In just a few short days we will be at the Spring Equinox! Sunday, March 20th marks the first day of spring here in the northern hemisphere. You wouldn’t know it if you looked out our windows now, with more than 6 inches of snow still on the ground from a BIG storm that cam through our region on Saturday and nothing budding yet. The biggest indicator is the arrival of the robins to our little valley. With no access to food on the ground, they have opted to nibble on apples we left on one of our orchard trees. It is so heartening to see them all over the tree with their beautiful red breasts puffed out to stay warm. Fortunately, warmer temps in the 40s and 50s already has the snow melting quickly.
The Wildmoon Women’s Gardening Apprenticeship is more than half full and there is still time to save money by registering by April 1st!
Here are all the great benefits of this program:
- A copy of How To Grow More Vegetables… by John Jeavons
- A WIldmoon Homesteading notebook filled with handouts and your notes to refer to for years to come
- A handmade larch planting flat started with heirloom seeds
- Organic dinners, desserts, breakfasts and snacks
- Herbal medicine to take home, totaling 6+ quarts of tincture and a quart of fire cider.
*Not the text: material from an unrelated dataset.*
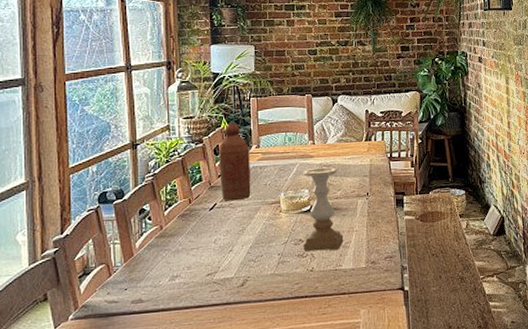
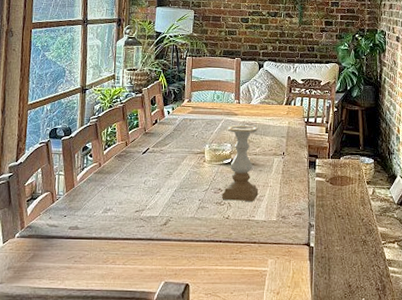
bottle: present [219,122,251,201] -> none [154,77,182,148]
- Canned foods, vinegars & meads we make and take home
- Fresh, organic garden veggies (and fruit when available) to take home every weekend
- A private Facebook group to ask questions and share information ongoing
- All craft supplies
- Tools to build and store personal power
- Knowledge to grow food, make medicine, and preserve to build on for a life time
I ask that you please share this with women you think might be interested, as well as on your FB & Instagram feed. As a small business, your help makes a big impact!
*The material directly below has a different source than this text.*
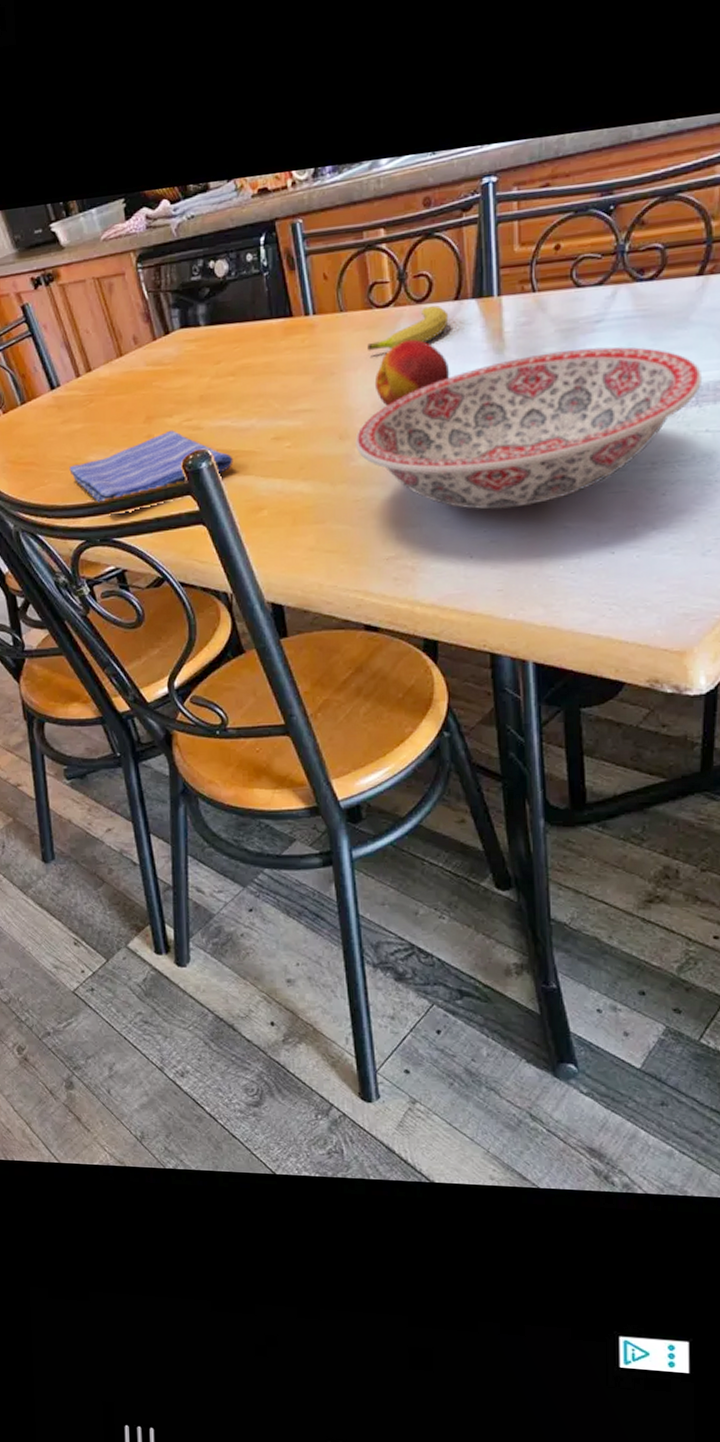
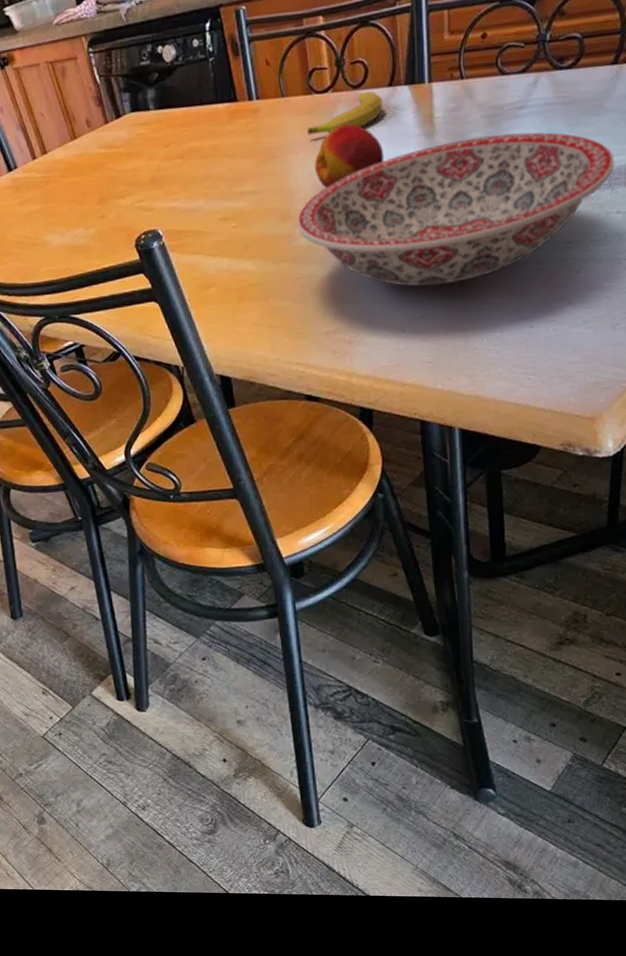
dish towel: present [69,430,234,515] -> none [28,211,183,292]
Now is the time to plant the seeds we’ve ben germinating!
I’ve been spending this late winter listening to some delicious podcasts from my favorite sources; Emergence Magazine Podcasts and The Splendid Table. I am often blown away by the depth and intensity of the stories and information shared, and so thankful for their sharing. They help reconnect me to the magic in seeds, gardening and what I love. Two gems that specifically resonated with me are about seeds and diversity. The recognition of the importance of diversity in all life forms is becoming more and more evident, as we lose species of plants, animals, languages, peoples we lose genetic resiliency in all of us. Give a listen to this first one that is only 16 minutes long, by author and poet Camille T. Dungy; From Dirt
“Camille reflects on the journey of seeds, how much of what we plant in our gardens was brought to our soils during the slave trade, and the legacy of trauma and triumph that lies within our food. Planting food, she contends, even in contaminated soils, becomes both an acknowledgment of grief and a celebration of the beauty of growing.”
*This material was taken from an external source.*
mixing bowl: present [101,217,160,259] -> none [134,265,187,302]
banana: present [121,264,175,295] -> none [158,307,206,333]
This next one from The Splendid Table is 50 minutes: Saving Rare Foods with Dan Saladino and M. Karlos Baca;
“BBC food journalist, Dan Saladino joins us to talk about his latest fascinating book, Eating to Extinction, The World’s Rarest Foods, and Why We Need to Save Them. It’s a treasure trove of stories about dozens of foods, plants, animals, and culinary traditions, that are on the verge of being lost. Then, we talk to Karlos Baca, teacher, food activist, and the lead writer of A Gathering Basket, a cookbook of indigenous foods about his work saving a specific wild food here in the American West, bear root.”
These are such beautiful reminders to buy rare and heirloom seeds, to plant the seeds shared by friends and family, and to save the seeds from your plants that do well. I have linked Baker Creek Rare Seeds as a source, but another amazing source is Seed Savers Exchange where you’ll find thousands of seeds saved by gardeners and farmers with stories of where they come from. I’ve been sourcing seeds from smaller, family owned companies like Pine Tree Seeds and Fruition Seeds, that also carry many heirloom varieties. I always read their mission statements to help decide if I want to buy from them. It’s not too late to buy your seeds, as they stocked up since the out-of-stocks the past two years.
I hope this finds you germinating with ideas and inspiration for the coming year. Write them down in notebook! Sure, some of them may sound unattainable now, but who knows what the future will bring. Once it’s on paper it’s out there in the universe to germinate and grow. As the sun shines longer and the snow melts, I feel just like all those seeds waiting underground to sprout; my brain goes on overdrive with ideas and I’m ready to create!